Considérant cette nomination comme un énième affront au cinéma algérien, les signataires y ont vu également un déclic fédérateur pour dénoncer plus globalement les travers d’une gestion inadaptée du secteur, basée sur la censure, l’exclusion et la propagande. Le rassemblement qui a débuté à 15h a vu la participation d’une vingtaine de réalisateurs, comédiens et activistes culturels dont Adila Bendimerad (comédienne et scénariste), Damien Ounouri (cinéaste), Mustapha Benfodil (écrivain), Amina Menia (plasticienne), Sofia Djama (cinéaste), Karim Moussaoui (cinéaste), Kader Affak (militant associatif), Meryem Medjkane (comédienne), Kader Sadji (animateur du café littéraire de Béjaïa), etc.
Brandissant des pancartes où on peut lire entre autres «La Cinémathèque en danger», «Pas de censure à la tête de la Cinémathèque», «Libérez le cinéma algérien», les participants ont très vite attiré l’attention des passants à qui ils ont expliqué les motivations de leur sit-in. Des éléments de la police sont ensuite venus s’enquérir de la situation et, après de longues tractations, ont fini par enjoindre aux personnes présentes de quitter les lieux. Présent au rassemblement, l’écrivain et journaliste Mustapha Benfodil précise qu’il ne vise pas «la personne de Salim Aggar mais exprime un ras-le-bol général concernant l’état actuel de la culture en Algérie. Ces derniers temps, les scandales de censure, d’exclusion et de blocage se suivent à un rythme inédit. Il fallait réagir et occuper l’espace public afin de prendre l’opinion à témoin. Il fallait poser les bonnes questions : quel est exactement le rôle de l’Etat dans la gestion du cinéma ? En tant que citoyens, que pouvons-nous faire pour participer à cette gestion et empêcher les dérives autoritaires ? La nomination du nouveau directeur, au-delà de son aspect anecdotique, en dit long sur la vision de l’Etat et la persistance d’un système de copinage et d’allégeance à la tête de la culture. Il s’agit de fermer le cinéma algérien et le vider de toutes ses forces vives et ses voix libres. Je suis venu aujourd’hui avec mes deux filles car j’espère qu’elles pourront un jour retrouver dans cet espace un cinéma libre, vivant et affranchi du chapeautage étatique».

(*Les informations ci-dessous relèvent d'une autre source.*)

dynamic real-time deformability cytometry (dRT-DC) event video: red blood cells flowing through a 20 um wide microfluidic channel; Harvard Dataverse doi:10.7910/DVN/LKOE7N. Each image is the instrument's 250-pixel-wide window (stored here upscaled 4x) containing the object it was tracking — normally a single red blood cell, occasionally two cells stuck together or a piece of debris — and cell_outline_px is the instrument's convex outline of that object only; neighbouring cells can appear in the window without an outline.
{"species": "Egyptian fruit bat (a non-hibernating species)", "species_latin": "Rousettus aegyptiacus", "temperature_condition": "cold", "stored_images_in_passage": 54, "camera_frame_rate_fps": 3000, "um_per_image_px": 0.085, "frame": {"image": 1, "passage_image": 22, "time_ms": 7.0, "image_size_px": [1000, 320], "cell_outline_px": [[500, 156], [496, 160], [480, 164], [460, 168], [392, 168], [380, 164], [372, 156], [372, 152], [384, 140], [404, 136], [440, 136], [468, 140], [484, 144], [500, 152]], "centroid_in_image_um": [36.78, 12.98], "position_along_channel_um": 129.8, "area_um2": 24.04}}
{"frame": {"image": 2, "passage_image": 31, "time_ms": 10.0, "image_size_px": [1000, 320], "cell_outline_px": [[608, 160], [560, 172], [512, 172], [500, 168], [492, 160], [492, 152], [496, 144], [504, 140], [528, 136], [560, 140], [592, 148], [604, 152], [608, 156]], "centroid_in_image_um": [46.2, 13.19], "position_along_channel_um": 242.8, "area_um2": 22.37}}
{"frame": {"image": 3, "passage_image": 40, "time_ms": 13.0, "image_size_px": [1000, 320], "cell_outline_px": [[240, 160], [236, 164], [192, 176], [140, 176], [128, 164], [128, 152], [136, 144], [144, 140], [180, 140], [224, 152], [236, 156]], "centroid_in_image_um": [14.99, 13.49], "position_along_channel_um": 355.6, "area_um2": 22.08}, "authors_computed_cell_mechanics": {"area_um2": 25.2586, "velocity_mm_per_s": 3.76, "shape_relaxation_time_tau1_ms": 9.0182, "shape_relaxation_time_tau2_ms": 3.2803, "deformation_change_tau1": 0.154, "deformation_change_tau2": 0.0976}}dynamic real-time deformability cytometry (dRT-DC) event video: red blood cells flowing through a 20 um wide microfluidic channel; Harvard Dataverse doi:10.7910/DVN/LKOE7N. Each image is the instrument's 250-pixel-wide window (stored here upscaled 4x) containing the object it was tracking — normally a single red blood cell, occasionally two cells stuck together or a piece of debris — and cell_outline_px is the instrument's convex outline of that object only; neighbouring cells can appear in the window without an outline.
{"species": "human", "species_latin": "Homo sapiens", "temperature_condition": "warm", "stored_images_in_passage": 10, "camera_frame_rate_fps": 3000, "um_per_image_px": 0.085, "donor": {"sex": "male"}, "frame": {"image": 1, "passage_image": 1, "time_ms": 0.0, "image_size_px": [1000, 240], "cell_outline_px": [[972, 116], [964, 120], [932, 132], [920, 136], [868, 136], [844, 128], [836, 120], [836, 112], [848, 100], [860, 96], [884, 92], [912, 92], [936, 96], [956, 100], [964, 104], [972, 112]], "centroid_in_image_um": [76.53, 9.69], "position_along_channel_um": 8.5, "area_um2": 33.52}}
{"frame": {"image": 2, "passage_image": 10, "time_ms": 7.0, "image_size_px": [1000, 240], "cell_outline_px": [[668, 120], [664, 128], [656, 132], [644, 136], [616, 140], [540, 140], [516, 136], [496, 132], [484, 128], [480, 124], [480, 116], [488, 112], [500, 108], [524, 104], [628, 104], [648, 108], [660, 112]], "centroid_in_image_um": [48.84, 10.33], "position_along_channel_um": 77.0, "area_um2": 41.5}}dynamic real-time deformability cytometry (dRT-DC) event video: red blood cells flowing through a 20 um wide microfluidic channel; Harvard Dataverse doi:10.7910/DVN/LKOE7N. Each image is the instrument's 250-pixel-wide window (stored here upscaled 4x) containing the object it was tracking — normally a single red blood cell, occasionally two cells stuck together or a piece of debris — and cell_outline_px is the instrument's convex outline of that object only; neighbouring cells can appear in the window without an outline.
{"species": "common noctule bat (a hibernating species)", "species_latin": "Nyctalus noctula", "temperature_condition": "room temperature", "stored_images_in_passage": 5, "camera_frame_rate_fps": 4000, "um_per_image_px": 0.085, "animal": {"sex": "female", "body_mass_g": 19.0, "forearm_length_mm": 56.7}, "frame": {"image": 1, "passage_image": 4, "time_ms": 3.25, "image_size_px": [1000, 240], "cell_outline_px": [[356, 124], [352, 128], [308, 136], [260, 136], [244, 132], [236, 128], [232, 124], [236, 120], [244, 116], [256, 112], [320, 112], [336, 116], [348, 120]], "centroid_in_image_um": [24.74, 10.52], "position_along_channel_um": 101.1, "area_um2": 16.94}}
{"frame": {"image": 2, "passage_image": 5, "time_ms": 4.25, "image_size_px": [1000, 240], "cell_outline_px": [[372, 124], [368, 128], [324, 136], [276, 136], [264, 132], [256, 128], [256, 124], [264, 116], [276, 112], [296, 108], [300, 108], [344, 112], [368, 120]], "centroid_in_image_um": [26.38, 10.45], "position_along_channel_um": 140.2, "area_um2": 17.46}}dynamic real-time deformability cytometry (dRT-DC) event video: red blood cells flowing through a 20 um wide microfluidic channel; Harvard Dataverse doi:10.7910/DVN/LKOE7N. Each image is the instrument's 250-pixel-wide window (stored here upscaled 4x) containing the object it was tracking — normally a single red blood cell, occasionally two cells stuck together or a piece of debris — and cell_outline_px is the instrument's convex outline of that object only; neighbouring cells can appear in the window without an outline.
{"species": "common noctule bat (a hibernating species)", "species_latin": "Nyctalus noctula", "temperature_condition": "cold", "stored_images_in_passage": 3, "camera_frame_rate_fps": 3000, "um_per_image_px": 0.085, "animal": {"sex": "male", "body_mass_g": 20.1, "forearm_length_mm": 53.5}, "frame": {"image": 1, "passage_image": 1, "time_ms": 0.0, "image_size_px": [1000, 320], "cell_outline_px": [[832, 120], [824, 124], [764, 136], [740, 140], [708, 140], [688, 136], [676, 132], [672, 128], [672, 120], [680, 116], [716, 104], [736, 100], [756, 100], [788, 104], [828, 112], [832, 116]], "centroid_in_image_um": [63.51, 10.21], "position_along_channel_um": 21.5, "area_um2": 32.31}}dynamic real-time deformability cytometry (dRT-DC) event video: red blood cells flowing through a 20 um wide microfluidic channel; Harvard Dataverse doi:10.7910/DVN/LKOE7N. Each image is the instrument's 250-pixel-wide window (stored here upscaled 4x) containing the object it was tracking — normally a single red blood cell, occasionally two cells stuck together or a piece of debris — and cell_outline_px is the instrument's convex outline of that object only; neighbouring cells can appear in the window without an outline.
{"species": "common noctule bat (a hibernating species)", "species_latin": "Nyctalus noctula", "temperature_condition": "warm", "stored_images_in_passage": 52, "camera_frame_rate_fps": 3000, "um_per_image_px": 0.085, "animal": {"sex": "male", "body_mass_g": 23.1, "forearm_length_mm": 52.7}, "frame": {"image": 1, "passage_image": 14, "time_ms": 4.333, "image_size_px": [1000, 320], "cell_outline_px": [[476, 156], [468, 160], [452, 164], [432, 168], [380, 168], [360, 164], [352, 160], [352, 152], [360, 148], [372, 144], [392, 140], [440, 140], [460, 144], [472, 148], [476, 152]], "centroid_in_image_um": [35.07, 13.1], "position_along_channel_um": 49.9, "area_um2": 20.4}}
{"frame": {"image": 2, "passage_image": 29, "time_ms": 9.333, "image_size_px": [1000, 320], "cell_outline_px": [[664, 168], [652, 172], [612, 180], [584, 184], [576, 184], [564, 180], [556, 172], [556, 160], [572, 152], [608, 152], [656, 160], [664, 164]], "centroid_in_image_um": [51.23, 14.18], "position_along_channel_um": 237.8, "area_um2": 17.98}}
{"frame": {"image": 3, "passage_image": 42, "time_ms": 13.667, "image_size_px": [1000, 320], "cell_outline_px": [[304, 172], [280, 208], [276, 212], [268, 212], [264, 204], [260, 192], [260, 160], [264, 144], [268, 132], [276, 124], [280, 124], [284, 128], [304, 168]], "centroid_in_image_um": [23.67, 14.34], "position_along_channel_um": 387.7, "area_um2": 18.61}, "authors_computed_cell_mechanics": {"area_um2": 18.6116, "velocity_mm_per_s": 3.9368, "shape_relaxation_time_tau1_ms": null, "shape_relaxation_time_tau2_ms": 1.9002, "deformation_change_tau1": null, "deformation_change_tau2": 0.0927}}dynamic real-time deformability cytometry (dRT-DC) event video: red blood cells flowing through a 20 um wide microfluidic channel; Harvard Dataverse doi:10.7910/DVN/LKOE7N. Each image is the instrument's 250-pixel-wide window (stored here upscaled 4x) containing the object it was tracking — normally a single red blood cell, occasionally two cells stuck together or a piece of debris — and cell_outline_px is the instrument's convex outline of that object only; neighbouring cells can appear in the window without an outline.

Une réunion s’est tenue après le rassemblement où il a été convenu de se retrouver prochainement avec le plus grand nombre de signataires afin d’élaborer une plateforme de revendications concernant notamment la gestion de la Cinémathèque et la révision de la loi Khalida Toumi sur le cinéma, entrée en vigueur en 2010. Il est également prévu de rédiger une série de propositions et d’alternatives afin d’entériner le principe d’une participation effective des professionnels à la gestion du secteur cinématographique.